Hello Christopher and fellow Radiant members!
I appreciate - as I’m sure many of us do - security being brought to light in this moment of uncertainty being felt across many defi platforms. Beyond going into Aave protocol more holistic approach to creating multi-pronged safety measure coverage flywheels (see Safety Module discussions) and key partnerships that add value (in addition to coverage and security) to our community and the protocol, here are some exploratory considerations, questions, and comments that I could (or should) ignite discussion around this proposal.
Radiant does in fact need to take security very seriously. In my option ironclad security measures that are well thought out, transparent, and integrated to the benefit of all should hands down be the #1 priority. This brings us to doing due diligence and exploring options.
1. Cost-Benefit Analysis:
- How does the $30,000 upfront cost compare to our current security measures and their associated costs?
- Given the size of our treasury, does a $30,000 investment for potential recovery of stolen funds make financial sense?
2. Usage Limitation:
- The package includes only up to 100 hours of investigative work. What happens if we need more than that in the event of a complex hack? How much will additional hours cost?
3. Scope of Coverage:
- Does the coverage include only hacks and exploits, or other potential threats like phishing attacks, insider threats, and smart contract vulnerabilities?
4. Integration with Current Security Measures:
- How will Chainalysis’ services integrate with our current security measures, incident response plan, or any other third-party services we might be using?
5. Chainalysis’ Track Record:
- Out of the total incidents Chainalysis has responded to, how many resulted in successful recovery? What’s the average percentage of assets recovered?

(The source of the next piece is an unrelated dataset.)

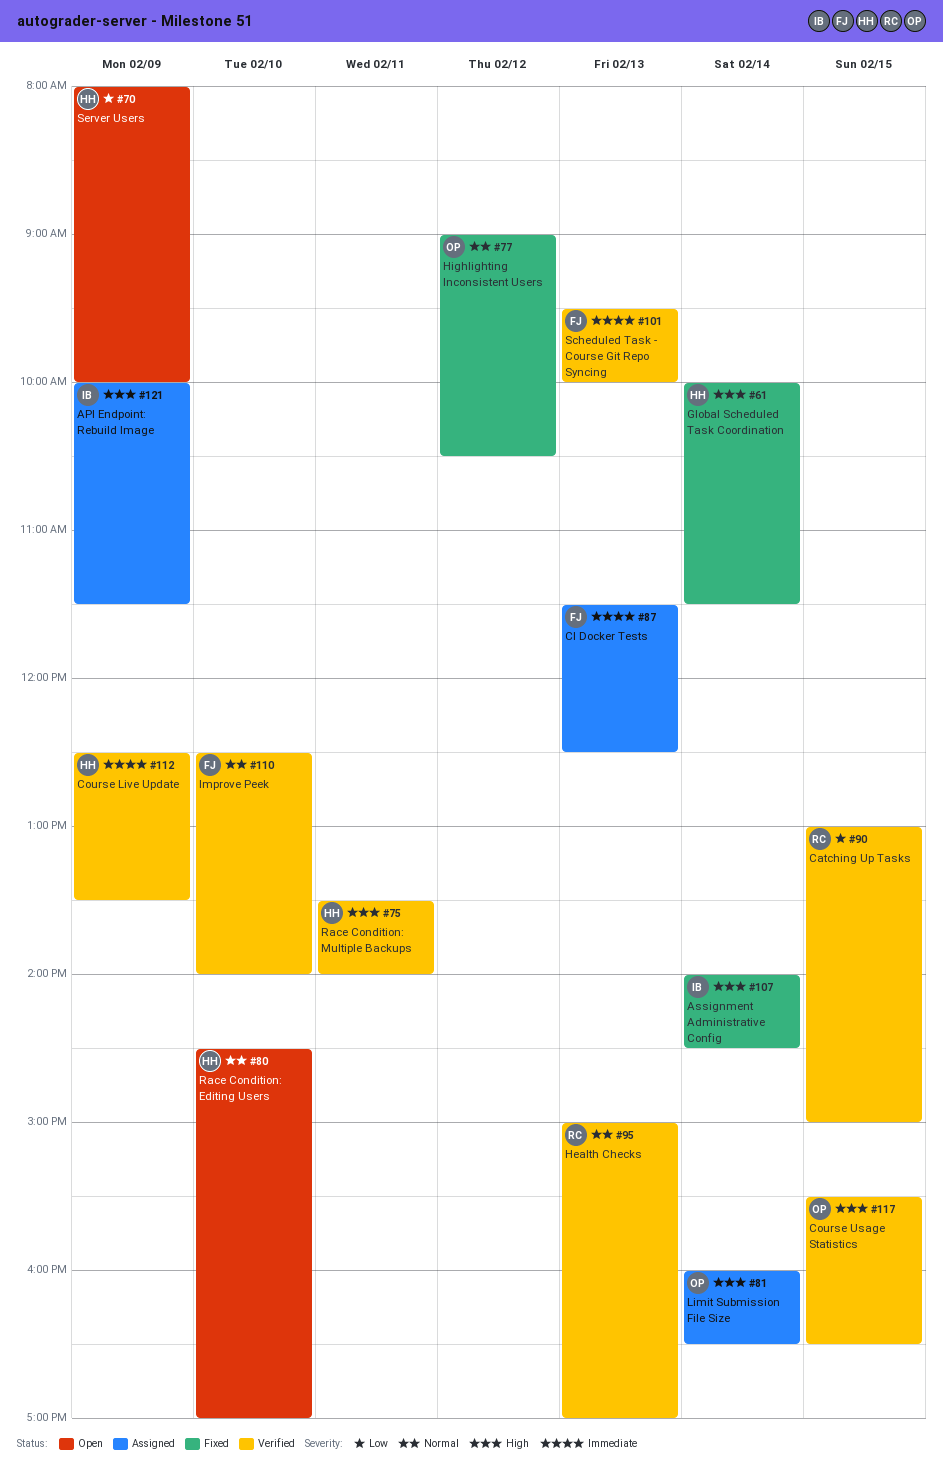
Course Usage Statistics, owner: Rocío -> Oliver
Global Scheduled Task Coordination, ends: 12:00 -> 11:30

6. Response Time Commitment:
- Is there a defined SLA (Service Level Agreement) regarding how quickly Chainalysis will begin their investigative work once they’re alerted?
7. Conflict of Interest:
- Given Chainalysis’ extensive network, are there any potential conflicts of interest we should be aware of, particularly if another client is implicated in a hack against us?
8. Transparency and Reporting:
- What level of transparency and reporting can we expect from Chainalysis during and after an investigation? How will sensitive information be handled?
9. Exclusivity and Priority:
- If multiple Chainalysis clients are hacked simultaneously, how will Chainalysis prioritize its responses? Do all clients get equal attention, or are there factors that could lead to prioritization?
10. Renewal and Updates:
- What’s the process for renewing after the initial 12 months? Are there price escalations? How frequently does Chainalysis update its techniques, tools, and knowledge to adapt to the ever-evolving landscape of crypto threats?
11. Legal Considerations:
- How does Chainalysis handle jurisdictional differences when working with Law Enforcement Agencies worldwide? Could there be any legal implications for our platform based on where we operate as well as coverage issues for members who operate in certain jurisdictions?
12. Deterrence:
- How will our association with Chainalysis be publicized to act as a deterrent? Is there data to support that having Chainalysis on retainer genuinely deters potential hackers?
13. Feedback from Other Clients:
- It could be valuable to directly speak with some existing clients of Chainalysis (like Axie Infinity or Morpho Labs) to understand their experience, satisfaction levels, and any challenges faced.
To all: it’s crucial to approach all decisions with both an open mind and a healthy dose of skepticism. It’s also crucial that you join the conversation! Making sure you have all the necessary information and understanding the full scope of what’s being offered can help each Radiant member make informed decisions. Thanks Christopher!